Educators found the application easy to use and most had only positive things to say about their experience. We also gained a deep understanding of the refinements that would have the greatest positive impact on raising the percentage of complete applications and the user experience.
“The user interface was very easy to use and understand. I was able to read and understand what each section was asking me for and I was able to answer each question with confidence.”
—
Early educator in usability test
Prevented wider reaching issues
We identified issues that otherwise would have been released generally to a much larger group of educators. We estimate that by failing fast, we helped avoid about 200 unnecessary follow-ups between EEC staff and educators, based on EEC's current inflow of applications (800 a month).

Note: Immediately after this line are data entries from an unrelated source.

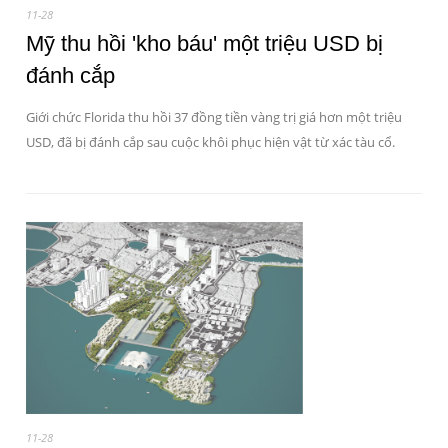
11-28
Mỹ thu hồi 'kho báu' một triệu USD bị
đánh cắp
Giới chức Florida thu hồi 37 đồng tiền vàng trị giá hơn một triệu
USD, đã bị đánh cắp sau cuộc khôi phục hiện vật từ xác tàu cổ.
11-28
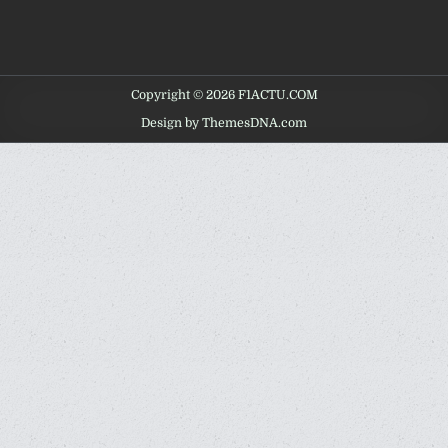
Copyright © 2026 F1ACTU.COM
Design by ThemesDNA.com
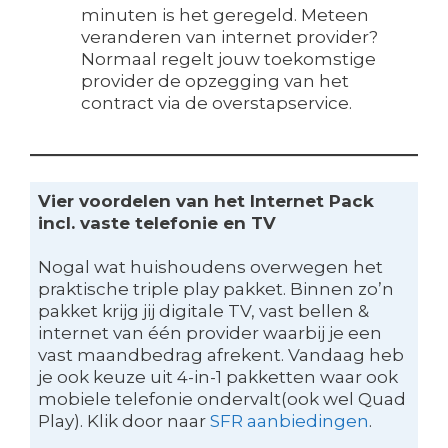
minuten is het geregeld. Meteen
veranderen van internet provider?
Normaal regelt jouw toekomstige
provider de opzegging van het
contract via de overstapservice.
Vier voordelen van het Internet Pack
incl. vaste telefonie en TV
Nogal wat huishoudens overwegen het
praktische triple play pakket. Binnen zo’n
pakket krijg jij digitale TV, vast bellen &
internet van één provider waarbij je een
vast maandbedrag afrekent. Vandaag heb
je ook keuze uit 4-in-1 pakketten waar ook
mobiele telefonie ondervalt(ook wel Quad
Play). Klik door naar
SFR aanbiedingen
.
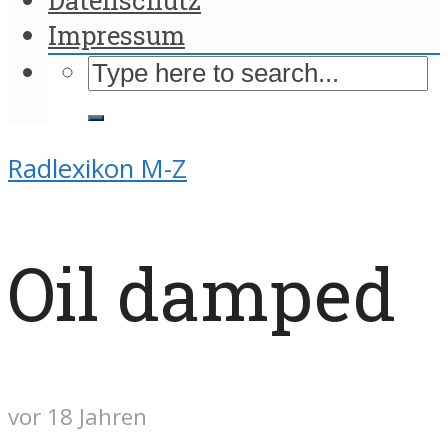
Impressum
Radlexikon M-Z
Oil damped
vor 18 Jahren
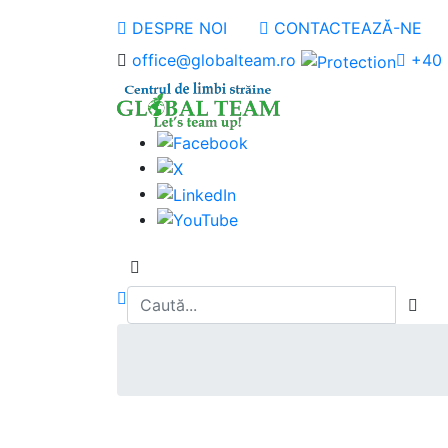
DESPRE NOI
CONTACTEAZĂ-NE
office@globalteam.ro
+40 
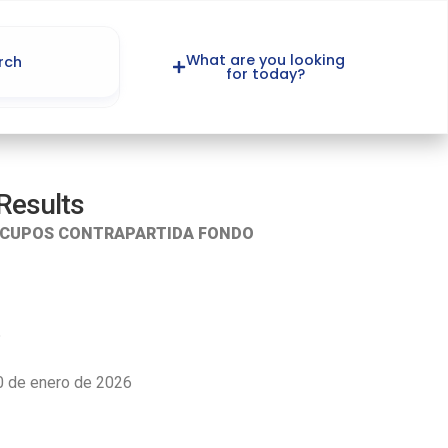
What are you looking
for today?
Results
A CUPOS CONTRAPARTIDA FONDO
5
30 de enero de 2026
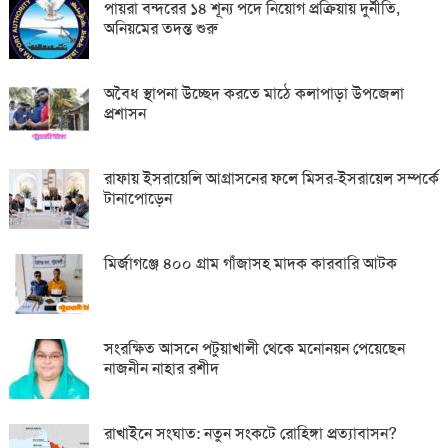
পায়রা বন্দরের ১৪ শূন্য পদে নিয়োগ প্রক্রিয়ায় দুর্নীতি,
অনিয়মের তদন্ত শুরু
অবৈধ স্থাপনা উচ্ছেদ করতে মাঠে কলাপাড়া উপজেলা
প্রশাসন
রাফায় ইসরায়েলি আগ্রাসনের ফলে মিসর-ইসরায়েল সম্পর্কে
টানাপোড়েন
মির্জাগঞ্জে ৪০০ গ্রাম গাঁজাসহ মাদক কারবারি আটক
সংরক্ষিত আসনে পটুয়াখালী থেকে মনোনয়ন পেয়েছেন
নাজনীন নাহার রশীদ
রাখাইনে সংঘাত: নতুন সংকটে রোহিঙ্গা প্রত্যাবাসন?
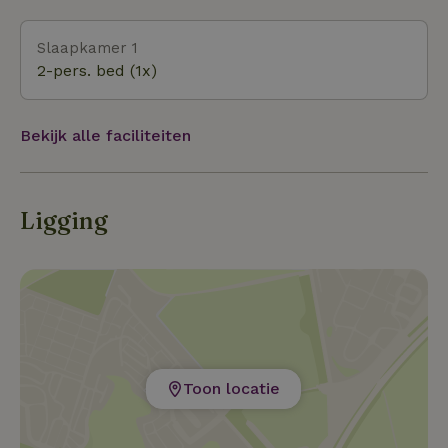
Bentheim, Nordhorn of Emlichheim brengt.
Slaapkamer 1
2-pers. bed (1x)
Bekijk alle faciliteiten
Ligging
Toon locatie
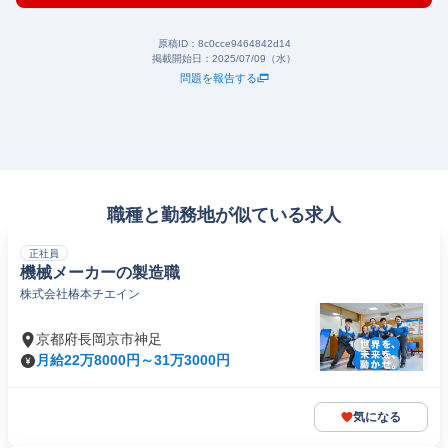
原稿ID：
8c0cce9464842d14
掲載開始日：
2025/07/09（水）
問題を報告する
職種と勤務地が似ている求人
正社員
機械メーカーの製造職
株式会社椿本チエイン
京都府長岡京市神足
月給22万8000円～31万3000円
気になる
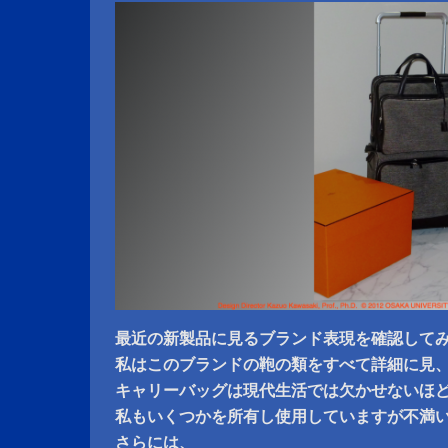
最近の新製品に見るブランド表現を確認して
私はこのブランドの鞄の類をすべて詳細に見
キャリーバッグは現代生活では欠かせないほ
私もいくつかを所有し使用していますが不満
さらには、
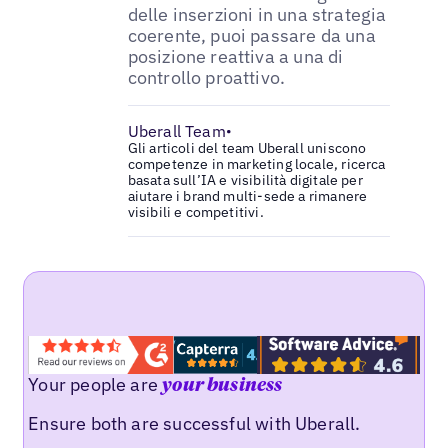
delle inserzioni in una strategia
coerente, puoi passare da una
posizione reattiva a una di
controllo proattivo.
Uberall Team
•
Gli articoli del team Uberall uniscono
competenze in marketing locale, ricerca
basata sull’IA e visibilità digitale per
aiutare i brand multi-sede a rimanere
visibili e competitivi.
Your people are
your business
Ensure both are successful with Uberall.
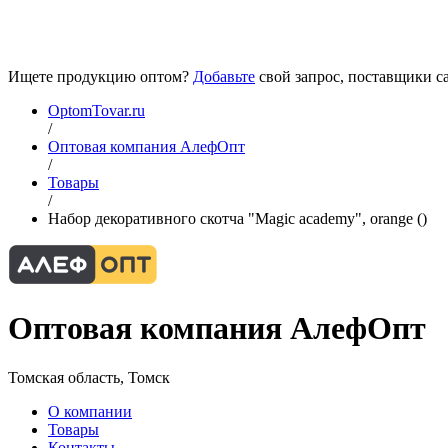
Ищете продукцию оптом?
Добавьте
свой запрос, поставщики са
OptomTovar.ru
/
Оптовая компания АлефОпт
/
Товары
/
Набор декоративного скотча "Magic academy", orange ()
Оптовая компания АлефОпт
Томская область, Томск
О компании
Товары
Контакты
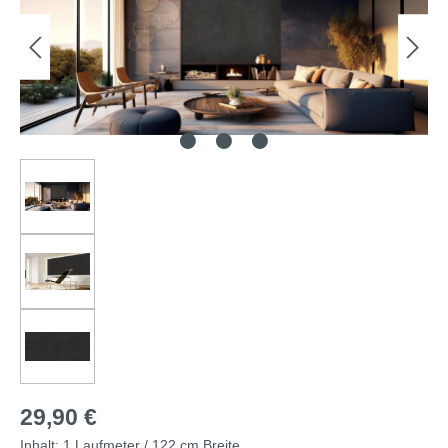
29,90 €
Inhalt:
1 Laufmeter / 122 cm Breite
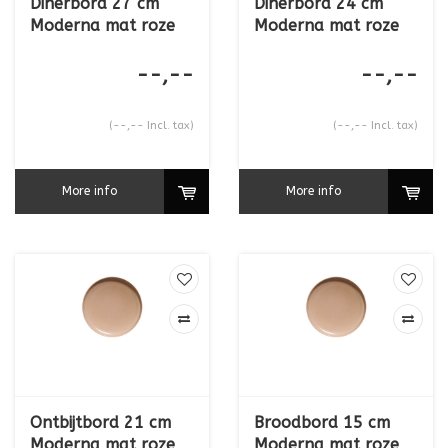
Dinerbord 27 cm
Dinerbord 24 cm
Moderna mat roze
Moderna mat roze
--,--
--,--
(--,-- Incl. tax)
(--,-- Incl. tax)
More info
More info
Ontbijtbord 21 cm
Broodbord 15 cm
Moderna mat roze
Moderna mat roze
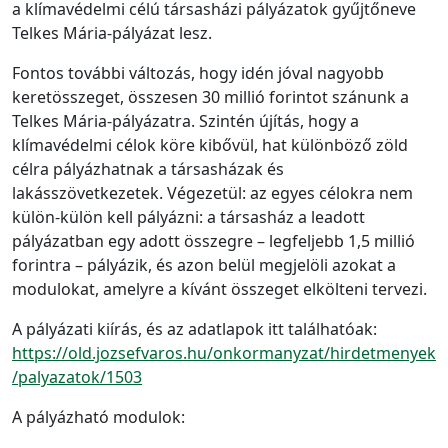
a klímavédelmi célú társasházi pályázatok gyűjtőneve
Telkes Mária-pályázat lesz.
Fontos további változás, hogy idén jóval nagyobb
keretösszeget, összesen 30 millió forintot szánunk a
Telkes Mária-pályázatra. Szintén újítás, hogy a
klímavédelmi célok köre kibővül, hat különböző zöld
célra pályázhatnak a társasházak és
lakásszövetkezetek. Végezetül: az egyes célokra nem
külön-külön kell pályázni: a társasház a leadott
pályázatban egy adott összegre – legfeljebb 1,5 millió
forintra – pályázik, és azon belül megjelöli azokat a
modulokat, amelyre a kívánt összeget elkölteni tervezi.
A pályázati kiírás, és az adatlapok itt találhatóak:
https://old.jozsefvaros.hu/onkormanyzat/hirdetmenyek
/palyazatok/1503
A pályázható modulok:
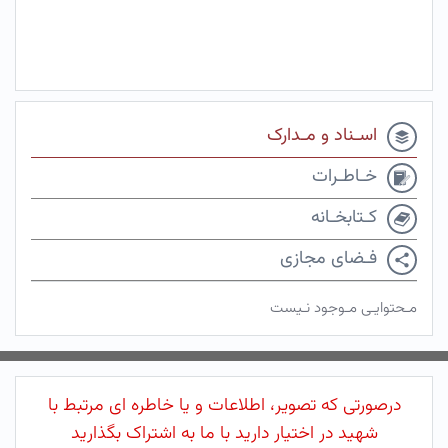
اسـناد و مـدارک
خـاطـرات
کـتابخـانه
فـضای مجازی
مـحتوایـی مـوجود نـیست
درصورتی که تصویر، اطلاعات و یا خاطره ای مرتبط با
شهید در اختیار دارید با ما به اشتراک بگذارید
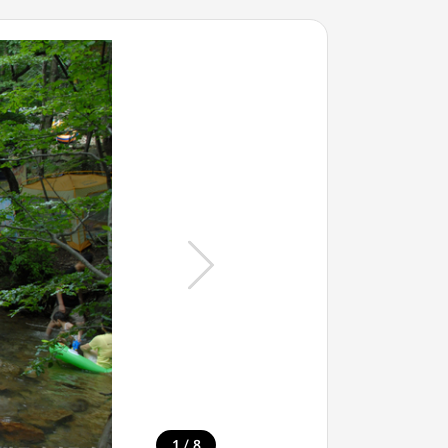
/
1
8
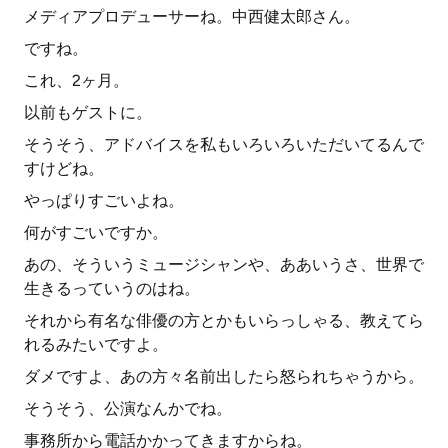
メディアプロデューサーね。中西健太郎さん。
ですね。
これ、2ヶ月。
以前もゲストに。
そうそう、アドバイスを私もいろいろいただいてるんで
すけどね。
やっぱりすごいよね。
何がすごいですか。
あの、そういうミュージシャンや、ああいうさ、世界で
生きるっていうのはね。
それから有名な俳優の方とかもいらっしゃる、教えてら
れるみたいですよ。
ダメですよ、あの方々名前出したら怒られちゃうから。
そうそう、公演なんかでね。
事務所から電話かかってきますからね。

That coupled with a slow release period could have been months of issues going unaddressed in the wild, and therefore thousands of applications impacted.
Reduced barriers to release
By reviewing the deploy process, we helped make it possible to release every day instead of every two weeks. While developers still review each other’s work and the core team does quality assurance and bug testing to catch issues, we helped categorize releases more effectively to cut out unnecessary reviewers and streamline the process.
Engineering is now positioned to respond to learnings more frequently and easily.
Created a more iterative approach
The EEC educator portal approach is something other EEC teams, like the EEC family portal, are interested in adopting and adapting for other project work.
Although other projects may need to do their own assessment on whether the approaches are appropriate for their constituent communities, we have confidence this model and approach will help more teams within EEC and beyond.